3. Introduce holiday packages
Offering holiday packages or retreats is probably one of the best ways to lure guests during shoulder and low seasons. You can expand your products via packaging, for example, special-occasion packages for accommodation and restaurants to encourage longer visits. When your guests stay at your hotel, you can offer them repeat-visit discounts and deals on their stays outside the high season. You can also make sure with your deals and marketing strategies that they pick the extended length of stay to cover most of the shoulder season.
4. Organize events
Events and activities are one of the biggest causes of seasonality as events are a great way to attract people. You can use this to your advantage, especially during the low season when people have nothing much to do. From hosting your own events, like local food fest to collaborating with local authorities by sponsoring a popular event, options to attract guests through events are endless.
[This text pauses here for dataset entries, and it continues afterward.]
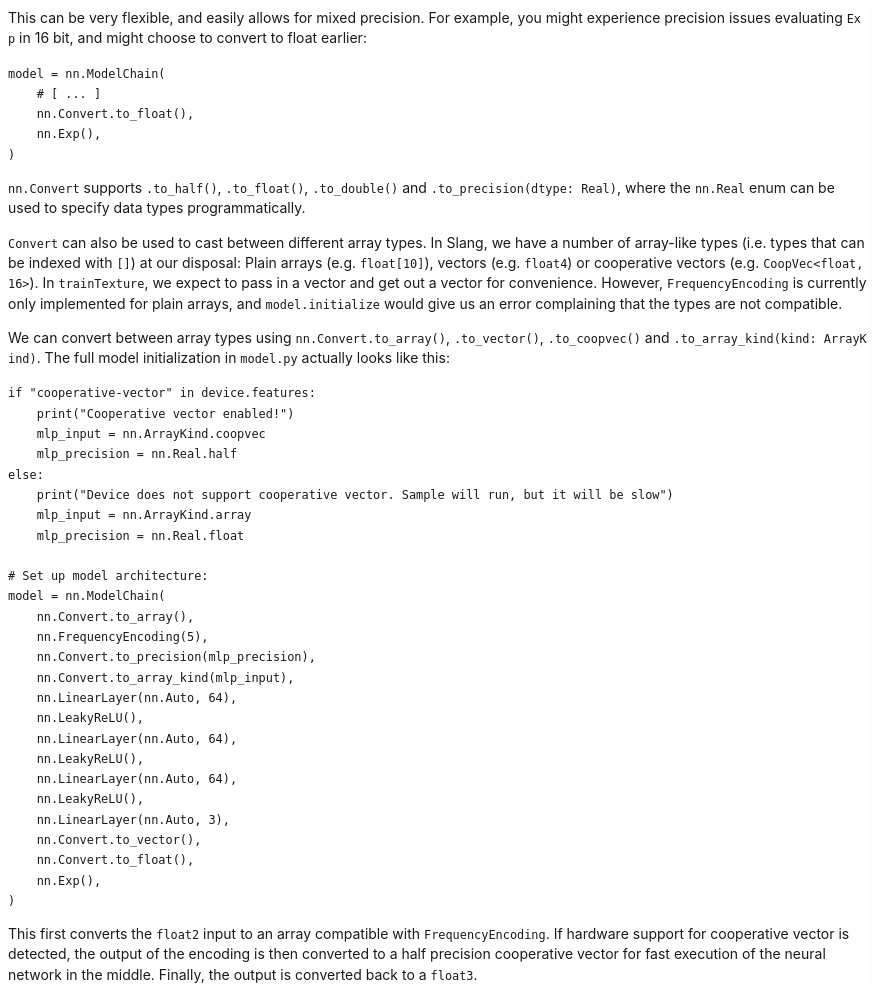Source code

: This can be very flexible, and easily allows for mixed precision. For example, you might experience precision issues evaluating `Exp` in 16 bit, and might choose to convert to float earlier:
```
model = nn.ModelChain(
    # [ ... ]
    nn.Convert.to_float(),
    nn.Exp(),
)
```
`nn.Convert` supports `.to_half()`, `.to_float()`, `.to_double()` and `.to_precision(dtype: Real)`, where the `nn.Real` enum can be used to specify data types programmatically.

`Convert` can also be used to cast between different array types. In Slang, we have a number of array-like types (i.e. types that can be indexed with `[]`) at our disposal: Plain arrays (e.g. `float[10]`), vectors (e.g. `float4`) or cooperative vectors (e.g. `CoopVec<float, 16>`). In `trainTexture`, we expect to pass in a vector and get out a vector for convenience. However, `FrequencyEncoding` is currently only implemented for plain arrays, and `model.initialize` would give us an error complaining that the types are not compatible.

We can convert between array types using `nn.Convert.to_array()`, `.to_vector()`, `.to_coopvec()` and `.to_array_kind(kind: ArrayKind)`. The full model initialization in `model.py` actually looks like this:
```
if "cooperative-vector" in device.features:
    print("Cooperative vector enabled!")
    mlp_input = nn.ArrayKind.coopvec
    mlp_precision = nn.Real.half
else:
    print("Device does not support cooperative vector. Sample will run, but it will be slow")
    mlp_input = nn.ArrayKind.array
    mlp_precision = nn.Real.float

# Set up model architecture:
model = nn.ModelChain(
    nn.Convert.to_array(),
    nn.FrequencyEncoding(5),
    nn.Convert.to_precision(mlp_precision),
    nn.Convert.to_array_kind(mlp_input),
    nn.LinearLayer(nn.Auto, 64),
    nn.LeakyReLU(),
    nn.LinearLayer(nn.Auto, 64),
    nn.LeakyReLU(),
    nn.LinearLayer(nn.Auto, 64),
    nn.LeakyReLU(),
    nn.LinearLayer(nn.Auto, 3),
    nn.Convert.to_vector(),
    nn.Convert.to_float(),
    nn.Exp(),
)
```
This first converts the `float2` input to an array compatible with `FrequencyEncoding`. If hardware support for cooperative vector is detected, the output of the encoding is then converted to a half precision cooperative vector for fast execution of the neural network in the middle. Finally, the output is converted back to a `float3`.
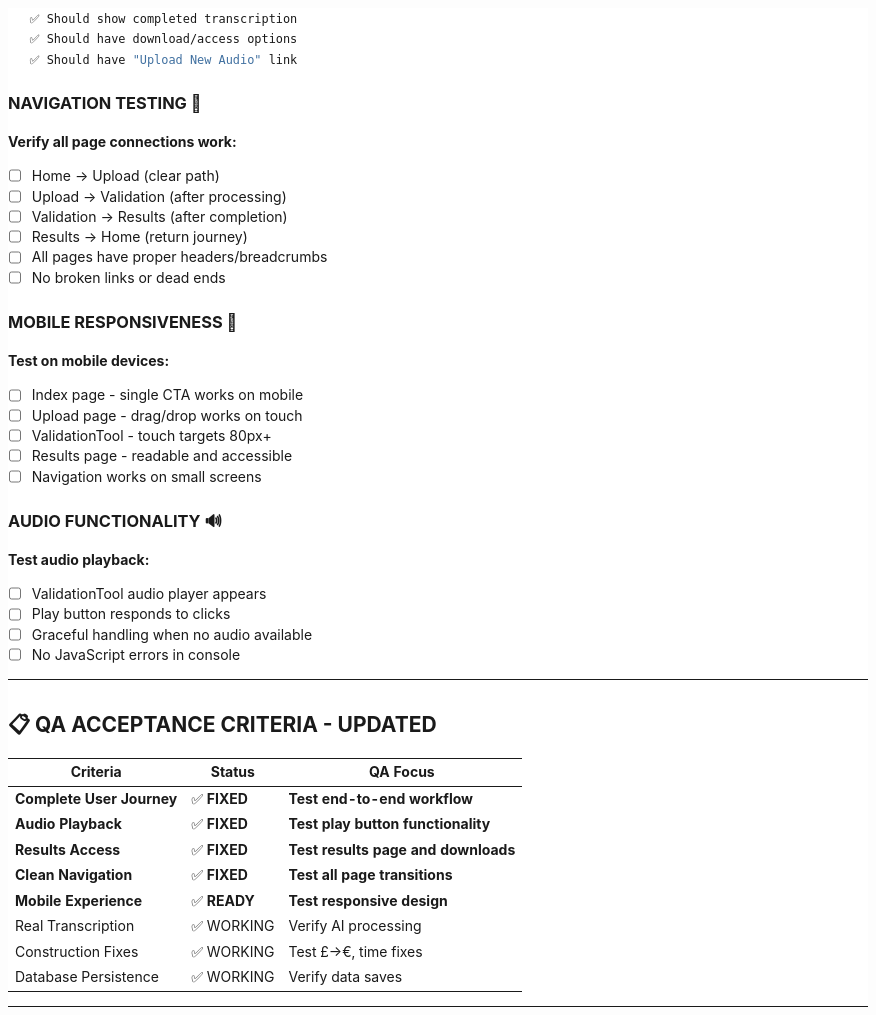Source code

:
 ```bash
   ✅ Should show completed transcription
   ✅ Should have download/access options
   ✅ Should have "Upload New Audio" link
```

### **NAVIGATION TESTING** 🧭
**Verify all page connections work:**

- [ ] Home → Upload (clear path)
- [ ] Upload → Validation (after processing)  
- [ ] Validation → Results (after completion)
- [ ] Results → Home (return journey)
- [ ] All pages have proper headers/breadcrumbs
- [ ] No broken links or dead ends

### **MOBILE RESPONSIVENESS** 📱
**Test on mobile devices:**

- [ ] Index page - single CTA works on mobile
- [ ] Upload page - drag/drop works on touch  
- [ ] ValidationTool - touch targets 80px+
- [ ] Results page - readable and accessible
- [ ] Navigation works on small screens

### **AUDIO FUNCTIONALITY** 🔊
**Test audio playback:**

- [ ] ValidationTool audio player appears  
- [ ] Play button responds to clicks
- [ ] Graceful handling when no audio available
- [ ] No JavaScript errors in console

---

## 📋 QA ACCEPTANCE CRITERIA - UPDATED

| Criteria | Status | QA Focus |
|----------|---------|----------|
| **Complete User Journey** | ✅ **FIXED** | **Test end-to-end workflow** |
| **Audio Playback** | ✅ **FIXED** | **Test play button functionality** |
| **Results Access** | ✅ **FIXED** | **Test results page and downloads** |
| **Clean Navigation** | ✅ **FIXED** | **Test all page transitions** |
| **Mobile Experience** | ✅ **READY** | **Test responsive design** |
| Real Transcription | ✅ WORKING | Verify AI processing |
| Construction Fixes | ✅ WORKING | Test £→€, time fixes |
| Database Persistence | ✅ WORKING | Verify data saves |

---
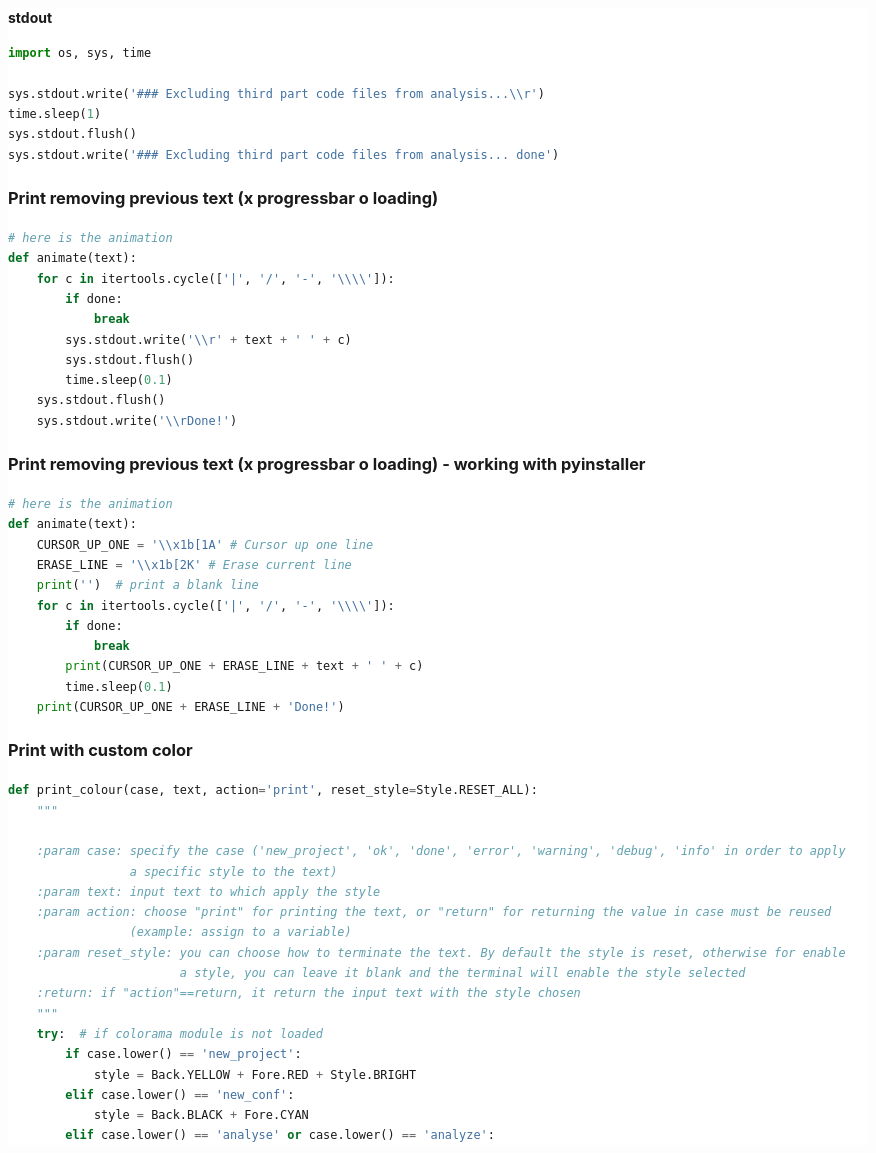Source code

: **stdout**
```python
import os, sys, time

sys.stdout.write('### Excluding third part code files from analysis...\\r')
time.sleep(1)
sys.stdout.flush()
sys.stdout.write('### Excluding third part code files from analysis... done')
```


### Print removing previous text (x progressbar o loading)
```python
# here is the animation  
def animate(text):  
    for c in itertools.cycle(['|', '/', '-', '\\\\']):  
        if done:  
            break  
        sys.stdout.write('\\r' + text + ' ' + c)  
        sys.stdout.flush()  
        time.sleep(0.1)  
    sys.stdout.flush()  
    sys.stdout.write('\\rDone!')
```

### Print removing previous text (x progressbar o loading) - working with pyinstaller
```python
# here is the animation  
def animate(text):  
    CURSOR_UP_ONE = '\\x1b[1A' # Cursor up one line  
    ERASE_LINE = '\\x1b[2K' # Erase current line  
    print('')  # print a blank line  
    for c in itertools.cycle(['|', '/', '-', '\\\\']):  
        if done:  
            break  
        print(CURSOR_UP_ONE + ERASE_LINE + text + ' ' + c)  
        time.sleep(0.1)
    print(CURSOR_UP_ONE + ERASE_LINE + 'Done!')
```

### Print with custom color
```python
def print_colour(case, text, action='print', reset_style=Style.RESET_ALL):
    """

    :param case: specify the case ('new_project', 'ok', 'done', 'error', 'warning', 'debug', 'info' in order to apply
                 a specific style to the text)
    :param text: input text to which apply the style
    :param action: choose "print" for printing the text, or "return" for returning the value in case must be reused
                 (example: assign to a variable)
    :param reset_style: you can choose how to terminate the text. By default the style is reset, otherwise for enable
                        a style, you can leave it blank and the terminal will enable the style selected
    :return: if "action"==return, it return the input text with the style chosen
    """
    try:  # if colorama module is not loaded
        if case.lower() == 'new_project':
            style = Back.YELLOW + Fore.RED + Style.BRIGHT
        elif case.lower() == 'new_conf':
            style = Back.BLACK + Fore.CYAN
        elif case.lower() == 'analyse' or case.lower() == 'analyze':
```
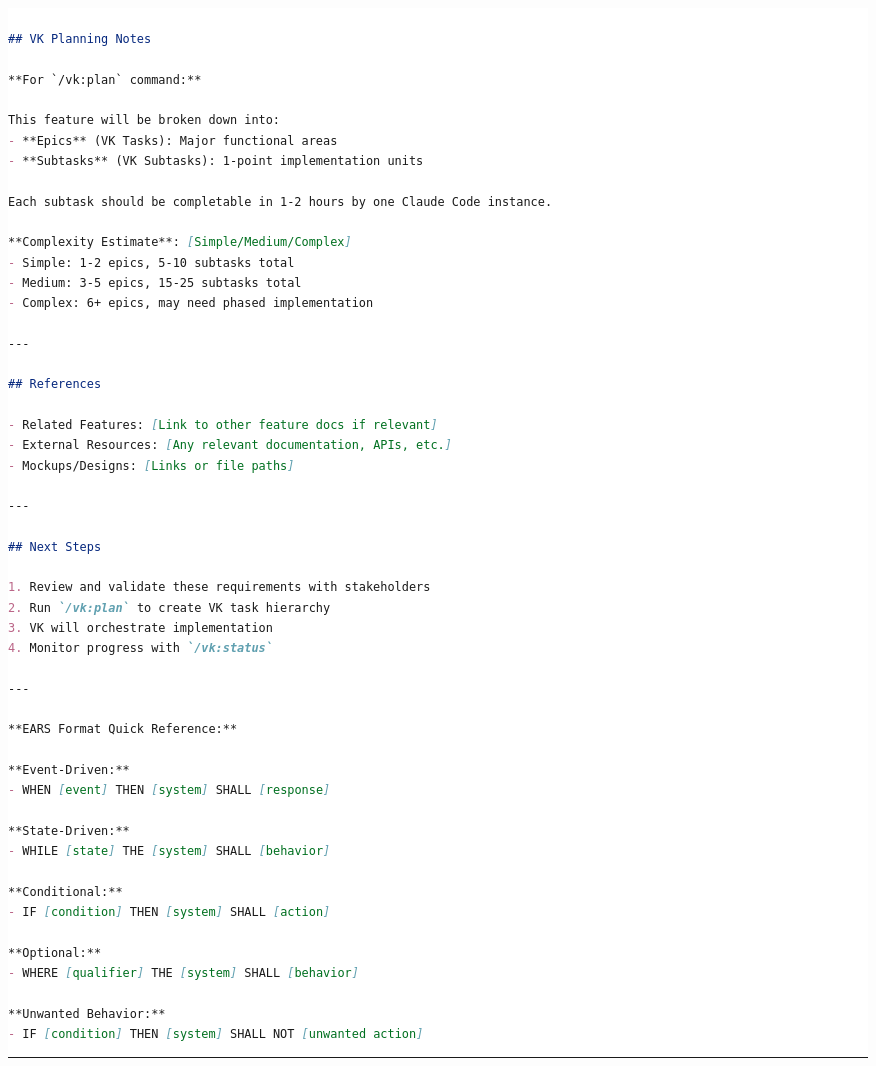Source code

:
 ```markdown

## VK Planning Notes

**For `/vk:plan` command:**

This feature will be broken down into:
- **Epics** (VK Tasks): Major functional areas
- **Subtasks** (VK Subtasks): 1-point implementation units

Each subtask should be completable in 1-2 hours by one Claude Code instance.

**Complexity Estimate**: [Simple/Medium/Complex]
- Simple: 1-2 epics, 5-10 subtasks total
- Medium: 3-5 epics, 15-25 subtasks total
- Complex: 6+ epics, may need phased implementation

---

## References

- Related Features: [Link to other feature docs if relevant]
- External Resources: [Any relevant documentation, APIs, etc.]
- Mockups/Designs: [Links or file paths]

---

## Next Steps

1. Review and validate these requirements with stakeholders
2. Run `/vk:plan` to create VK task hierarchy
3. VK will orchestrate implementation
4. Monitor progress with `/vk:status`

---

**EARS Format Quick Reference:**

**Event-Driven:**
- WHEN [event] THEN [system] SHALL [response]

**State-Driven:**
- WHILE [state] THE [system] SHALL [behavior]

**Conditional:**
- IF [condition] THEN [system] SHALL [action]

**Optional:**
- WHERE [qualifier] THE [system] SHALL [behavior]

**Unwanted Behavior:**
- IF [condition] THEN [system] SHALL NOT [unwanted action]
```

---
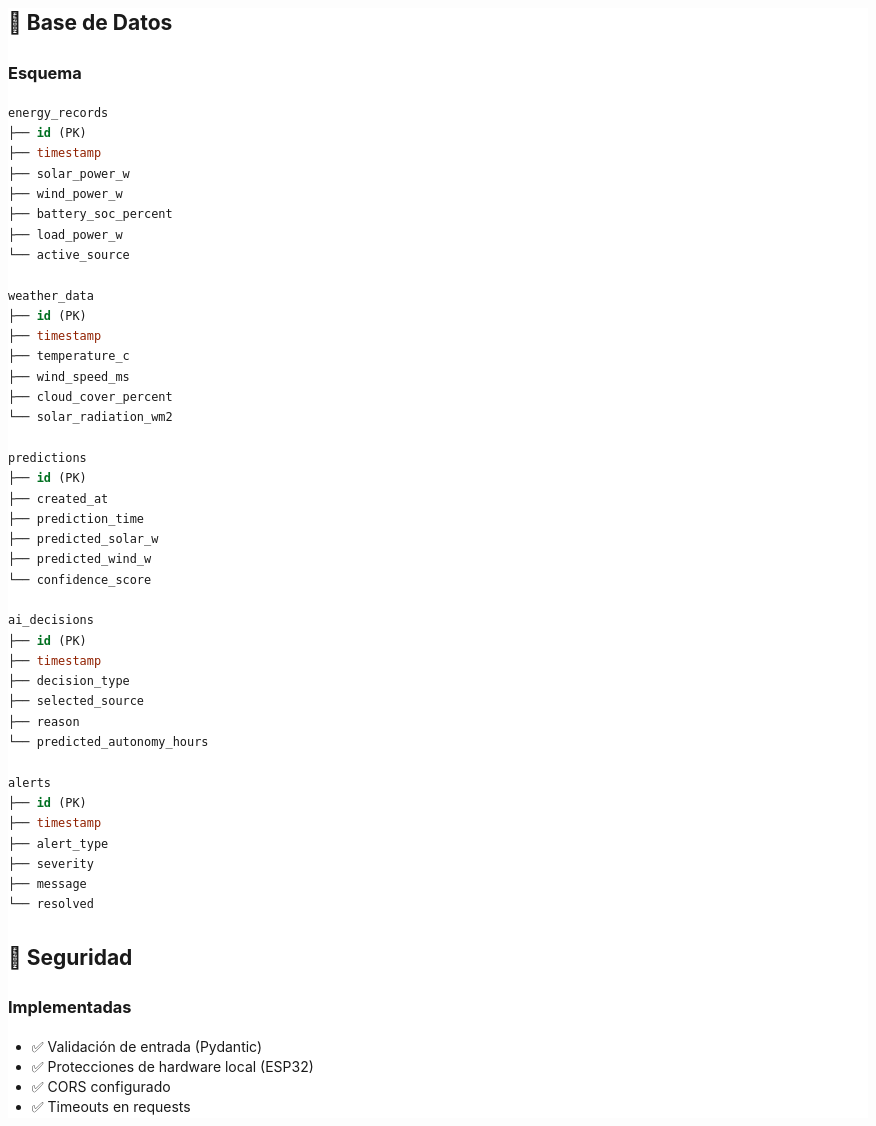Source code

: ## 💾 Base de Datos

### Esquema

```sql
energy_records
├── id (PK)
├── timestamp
├── solar_power_w
├── wind_power_w
├── battery_soc_percent
├── load_power_w
└── active_source

weather_data
├── id (PK)
├── timestamp
├── temperature_c
├── wind_speed_ms
├── cloud_cover_percent
└── solar_radiation_wm2

predictions
├── id (PK)
├── created_at
├── prediction_time
├── predicted_solar_w
├── predicted_wind_w
└── confidence_score

ai_decisions
├── id (PK)
├── timestamp
├── decision_type
├── selected_source
├── reason
└── predicted_autonomy_hours

alerts
├── id (PK)
├── timestamp
├── alert_type
├── severity
├── message
└── resolved
```

## 🔐 Seguridad

### Implementadas
- ✅ Validación de entrada (Pydantic)
- ✅ Protecciones de hardware local (ESP32)
- ✅ CORS configurado
- ✅ Timeouts en requests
5. Provide niche facilities
Niche offerings are becoming more and more popular these days. McKinsey notes, “In a world where it is less expensive and easier than ever for companies to address more targeted needs, and where consumers have never had more choices at their fingertips, satisfying the gen pop is becoming less and less viable as an objective or requirement.” You need to think out of the box while focusing on targeted customer needs and designing unique, interesting customer experience journey. As a hotelier, your goal should be to promote tourism products based on seasonal characteristics as well as your guests’ demands.
People dream of getaways and relaxing or adventurous holidays even during the off season. You can pick one or more themes for your property, depending on its size and scope. Consider holding special-themed weddings, offering spa and sauna facilities, park and trail tours, sport and activity-based holidays, local safaris, or educational tours. Don’t forget to have wet-weather and cold-weather provisions to make your niche offering a hit.
6. Manage stay patterns
Another way to increase hotel occupancy during the shoulder days is to manage stay patterns of your guests. Shoulder days are the low-occupancy days before and after high occupancy time-period. To maximize occupancy and revenue across these days, you can implement length-of-stay controls or restrictions. However, this needs to be done with extra care. You don’t want to repel customers with excessive restrictions. According to HospitalityNet, “Successfully striking a balance by managing the length of stay is how you get your hotel closer to full occupancy.”
To reach your hotel’s maximum potential capacity outside the peak season, you can employ stay restrictions. These include minimum length of stay, maximum length of stay, closed to arrival dates, and closed to departure dates.
7. Reach your ideal customer base
Last but not least, your marketing strategy must complement your product strategy. Try to implement a multi-segment marketing approach in order to promote different offerings to attract different markets in different seasons. Try to figure out who’s going to be the most attracted to your regular or niche offerings in that season. You’ll be surprised to find out that there’re a variety of travelers who might be interested in your facilities, like senior citizens, concertgoers, conference attendees, business travelers, incentive seekers, and short-break holidaymakers. You just need to reach your ideal customer base with off-season marketing.